- _Stated problem_
Print the stretch of lines in the rows below from the line containing "genus: Populus" through the line containing "genus: Platambus", inclusive, reproducing each character verbatim and emitting no other lines.

┏━━

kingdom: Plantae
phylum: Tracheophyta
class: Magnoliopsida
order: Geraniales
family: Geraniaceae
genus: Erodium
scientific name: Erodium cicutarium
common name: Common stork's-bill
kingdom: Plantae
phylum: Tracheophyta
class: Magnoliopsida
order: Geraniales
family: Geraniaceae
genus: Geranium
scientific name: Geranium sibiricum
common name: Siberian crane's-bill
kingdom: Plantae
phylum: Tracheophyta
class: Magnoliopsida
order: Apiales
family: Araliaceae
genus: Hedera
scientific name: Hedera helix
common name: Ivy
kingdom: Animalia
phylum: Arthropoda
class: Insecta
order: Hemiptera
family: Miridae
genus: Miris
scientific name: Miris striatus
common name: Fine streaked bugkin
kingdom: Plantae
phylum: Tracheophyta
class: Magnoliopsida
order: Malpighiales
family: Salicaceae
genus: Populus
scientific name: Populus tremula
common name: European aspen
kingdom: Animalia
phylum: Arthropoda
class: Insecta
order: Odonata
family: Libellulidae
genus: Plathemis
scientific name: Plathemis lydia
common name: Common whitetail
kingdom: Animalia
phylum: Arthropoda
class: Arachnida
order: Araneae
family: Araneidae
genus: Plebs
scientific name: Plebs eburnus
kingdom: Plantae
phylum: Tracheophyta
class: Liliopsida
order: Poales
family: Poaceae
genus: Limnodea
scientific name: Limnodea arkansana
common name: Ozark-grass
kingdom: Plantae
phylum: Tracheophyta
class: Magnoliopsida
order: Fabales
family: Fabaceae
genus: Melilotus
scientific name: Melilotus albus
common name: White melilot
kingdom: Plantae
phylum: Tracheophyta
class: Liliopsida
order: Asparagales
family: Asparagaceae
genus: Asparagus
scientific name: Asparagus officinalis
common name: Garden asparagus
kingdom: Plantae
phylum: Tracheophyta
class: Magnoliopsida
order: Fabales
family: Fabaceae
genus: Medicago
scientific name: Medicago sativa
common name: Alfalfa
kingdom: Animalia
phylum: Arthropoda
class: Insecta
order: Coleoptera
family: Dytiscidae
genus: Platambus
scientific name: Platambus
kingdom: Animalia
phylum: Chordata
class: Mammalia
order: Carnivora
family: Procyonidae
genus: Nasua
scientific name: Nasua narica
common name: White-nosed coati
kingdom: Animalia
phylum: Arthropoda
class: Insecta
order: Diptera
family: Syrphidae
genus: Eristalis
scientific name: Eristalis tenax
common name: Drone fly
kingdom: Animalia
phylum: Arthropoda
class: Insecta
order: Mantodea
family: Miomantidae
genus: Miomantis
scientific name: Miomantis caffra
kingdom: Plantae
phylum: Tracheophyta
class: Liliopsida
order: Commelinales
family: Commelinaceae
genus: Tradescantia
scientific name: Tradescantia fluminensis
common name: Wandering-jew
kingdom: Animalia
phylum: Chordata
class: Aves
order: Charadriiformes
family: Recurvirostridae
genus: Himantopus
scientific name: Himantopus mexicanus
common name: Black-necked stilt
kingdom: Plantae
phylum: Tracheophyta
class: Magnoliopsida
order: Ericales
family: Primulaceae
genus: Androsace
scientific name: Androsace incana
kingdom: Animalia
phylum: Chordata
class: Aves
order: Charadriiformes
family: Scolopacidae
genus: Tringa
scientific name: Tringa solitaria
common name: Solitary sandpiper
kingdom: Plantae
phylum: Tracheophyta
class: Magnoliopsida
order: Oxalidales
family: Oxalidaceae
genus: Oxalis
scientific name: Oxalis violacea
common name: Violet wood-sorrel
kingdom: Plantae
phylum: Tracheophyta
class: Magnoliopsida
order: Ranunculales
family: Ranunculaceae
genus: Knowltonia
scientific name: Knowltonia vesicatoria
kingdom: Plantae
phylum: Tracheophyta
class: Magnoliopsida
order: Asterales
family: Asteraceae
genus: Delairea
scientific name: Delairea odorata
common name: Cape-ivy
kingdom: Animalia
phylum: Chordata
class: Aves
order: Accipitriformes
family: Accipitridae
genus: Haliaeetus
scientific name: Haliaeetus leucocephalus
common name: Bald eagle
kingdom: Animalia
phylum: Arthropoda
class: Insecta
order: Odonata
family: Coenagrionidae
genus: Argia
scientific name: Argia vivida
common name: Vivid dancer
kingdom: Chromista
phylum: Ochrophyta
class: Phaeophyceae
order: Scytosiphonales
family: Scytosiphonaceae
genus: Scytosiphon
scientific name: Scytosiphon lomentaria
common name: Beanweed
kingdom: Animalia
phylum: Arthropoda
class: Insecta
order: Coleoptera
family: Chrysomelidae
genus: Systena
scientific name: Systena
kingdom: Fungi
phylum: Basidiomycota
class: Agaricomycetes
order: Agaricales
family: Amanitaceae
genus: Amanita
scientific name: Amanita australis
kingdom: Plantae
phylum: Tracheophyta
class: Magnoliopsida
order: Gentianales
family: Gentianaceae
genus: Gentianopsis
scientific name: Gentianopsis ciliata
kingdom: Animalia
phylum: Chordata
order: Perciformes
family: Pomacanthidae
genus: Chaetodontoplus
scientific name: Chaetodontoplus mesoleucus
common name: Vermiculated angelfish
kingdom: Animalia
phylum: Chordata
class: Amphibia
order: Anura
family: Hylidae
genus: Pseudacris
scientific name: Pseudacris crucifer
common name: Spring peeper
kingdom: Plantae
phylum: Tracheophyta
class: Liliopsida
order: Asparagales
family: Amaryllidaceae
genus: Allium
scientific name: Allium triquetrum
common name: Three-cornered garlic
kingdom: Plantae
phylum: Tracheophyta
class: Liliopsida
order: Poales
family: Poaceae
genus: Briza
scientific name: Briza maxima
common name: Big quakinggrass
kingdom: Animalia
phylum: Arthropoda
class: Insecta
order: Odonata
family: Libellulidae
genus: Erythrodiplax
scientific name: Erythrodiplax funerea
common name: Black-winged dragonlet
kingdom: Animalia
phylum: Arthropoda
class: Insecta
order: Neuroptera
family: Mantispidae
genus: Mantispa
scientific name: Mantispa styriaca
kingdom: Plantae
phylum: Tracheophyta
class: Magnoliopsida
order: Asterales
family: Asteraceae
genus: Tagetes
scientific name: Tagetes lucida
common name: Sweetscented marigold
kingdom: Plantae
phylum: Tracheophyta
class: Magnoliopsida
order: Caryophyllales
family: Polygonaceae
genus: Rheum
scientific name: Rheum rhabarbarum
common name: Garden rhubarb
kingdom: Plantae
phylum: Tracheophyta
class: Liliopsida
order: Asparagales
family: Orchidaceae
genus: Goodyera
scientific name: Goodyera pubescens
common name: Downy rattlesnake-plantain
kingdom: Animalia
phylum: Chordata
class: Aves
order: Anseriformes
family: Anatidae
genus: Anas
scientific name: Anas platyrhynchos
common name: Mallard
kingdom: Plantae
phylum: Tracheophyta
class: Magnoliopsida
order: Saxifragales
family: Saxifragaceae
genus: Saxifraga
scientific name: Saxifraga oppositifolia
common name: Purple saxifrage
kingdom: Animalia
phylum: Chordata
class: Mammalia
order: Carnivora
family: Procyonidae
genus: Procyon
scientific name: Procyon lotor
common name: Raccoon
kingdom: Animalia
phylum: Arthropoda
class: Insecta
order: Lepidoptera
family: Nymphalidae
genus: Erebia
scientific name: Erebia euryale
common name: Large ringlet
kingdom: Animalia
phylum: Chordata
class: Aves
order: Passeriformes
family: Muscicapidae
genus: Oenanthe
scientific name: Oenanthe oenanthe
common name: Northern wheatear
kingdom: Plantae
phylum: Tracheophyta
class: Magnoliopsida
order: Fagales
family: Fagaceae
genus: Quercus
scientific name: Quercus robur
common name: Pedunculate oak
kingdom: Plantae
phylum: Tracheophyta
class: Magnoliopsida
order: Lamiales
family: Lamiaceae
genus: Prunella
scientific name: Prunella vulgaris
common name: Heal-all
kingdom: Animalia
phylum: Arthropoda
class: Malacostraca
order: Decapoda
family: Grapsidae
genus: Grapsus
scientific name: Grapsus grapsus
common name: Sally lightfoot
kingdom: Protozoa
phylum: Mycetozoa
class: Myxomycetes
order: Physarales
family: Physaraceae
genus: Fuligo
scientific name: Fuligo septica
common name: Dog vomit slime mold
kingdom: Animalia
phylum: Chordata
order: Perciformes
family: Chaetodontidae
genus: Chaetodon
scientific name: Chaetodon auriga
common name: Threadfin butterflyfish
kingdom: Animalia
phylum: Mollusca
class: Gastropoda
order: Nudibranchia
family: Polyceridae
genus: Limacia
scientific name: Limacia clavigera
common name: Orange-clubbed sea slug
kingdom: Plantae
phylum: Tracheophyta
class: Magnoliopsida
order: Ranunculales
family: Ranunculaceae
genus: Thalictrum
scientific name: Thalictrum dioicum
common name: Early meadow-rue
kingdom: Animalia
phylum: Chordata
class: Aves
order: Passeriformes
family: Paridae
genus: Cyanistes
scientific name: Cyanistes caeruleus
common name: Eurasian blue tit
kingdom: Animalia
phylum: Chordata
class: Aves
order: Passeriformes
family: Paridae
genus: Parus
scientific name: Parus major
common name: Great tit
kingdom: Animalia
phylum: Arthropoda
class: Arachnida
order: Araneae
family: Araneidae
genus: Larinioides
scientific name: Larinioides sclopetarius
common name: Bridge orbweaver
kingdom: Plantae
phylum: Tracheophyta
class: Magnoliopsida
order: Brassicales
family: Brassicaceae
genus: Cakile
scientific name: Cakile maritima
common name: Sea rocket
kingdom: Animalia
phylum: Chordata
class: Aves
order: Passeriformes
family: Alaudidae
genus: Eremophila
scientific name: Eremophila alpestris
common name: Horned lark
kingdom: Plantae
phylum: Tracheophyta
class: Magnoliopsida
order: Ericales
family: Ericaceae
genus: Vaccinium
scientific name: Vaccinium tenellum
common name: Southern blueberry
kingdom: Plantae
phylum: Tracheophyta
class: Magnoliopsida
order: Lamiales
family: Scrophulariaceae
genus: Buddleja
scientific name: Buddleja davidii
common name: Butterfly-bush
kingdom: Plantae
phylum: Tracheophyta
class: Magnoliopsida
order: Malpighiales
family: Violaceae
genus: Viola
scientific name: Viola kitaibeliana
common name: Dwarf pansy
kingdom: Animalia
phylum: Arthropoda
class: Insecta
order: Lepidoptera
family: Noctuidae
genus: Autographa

┗━━

- _Written response_
genus: Populus
scientific name: Populus tremula
common name: European aspen
kingdom: Animalia
phylum: Arthropoda
class: Insecta
order: Odonata
family: Libellulidae
genus: Plathemis
scientific name: Plathemis lydia
common name: Common whitetail
kingdom: Animalia
phylum: Arthropoda
class: Arachnida
order: Araneae
family: Araneidae
genus: Plebs
scientific name: Plebs eburnus
kingdom: Plantae
phylum: Tracheophyta
class: Liliopsida
order: Poales
family: Poaceae
genus: Limnodea
scientific name: Limnodea arkansana
common name: Ozark-grass
kingdom: Plantae
phylum: Tracheophyta
class: Magnoliopsida
order: Fabales
family: Fabaceae
genus: Melilotus
scientific name: Melilotus albus
common name: White melilot
kingdom: Plantae
phylum: Tracheophyta
class: Liliopsida
order: Asparagales
family: Asparagaceae
genus: Asparagus
scientific name: Asparagus officinalis
common name: Garden asparagus
kingdom: Plantae
phylum: Tracheophyta
class: Magnoliopsida
order: Fabales
family: Fabaceae
genus: Medicago
scientific name: Medicago sativa
common name: Alfalfa
kingdom: Animalia
phylum: Arthropoda
class: Insecta
order: Coleoptera
family: Dytiscidae
genus: Platambus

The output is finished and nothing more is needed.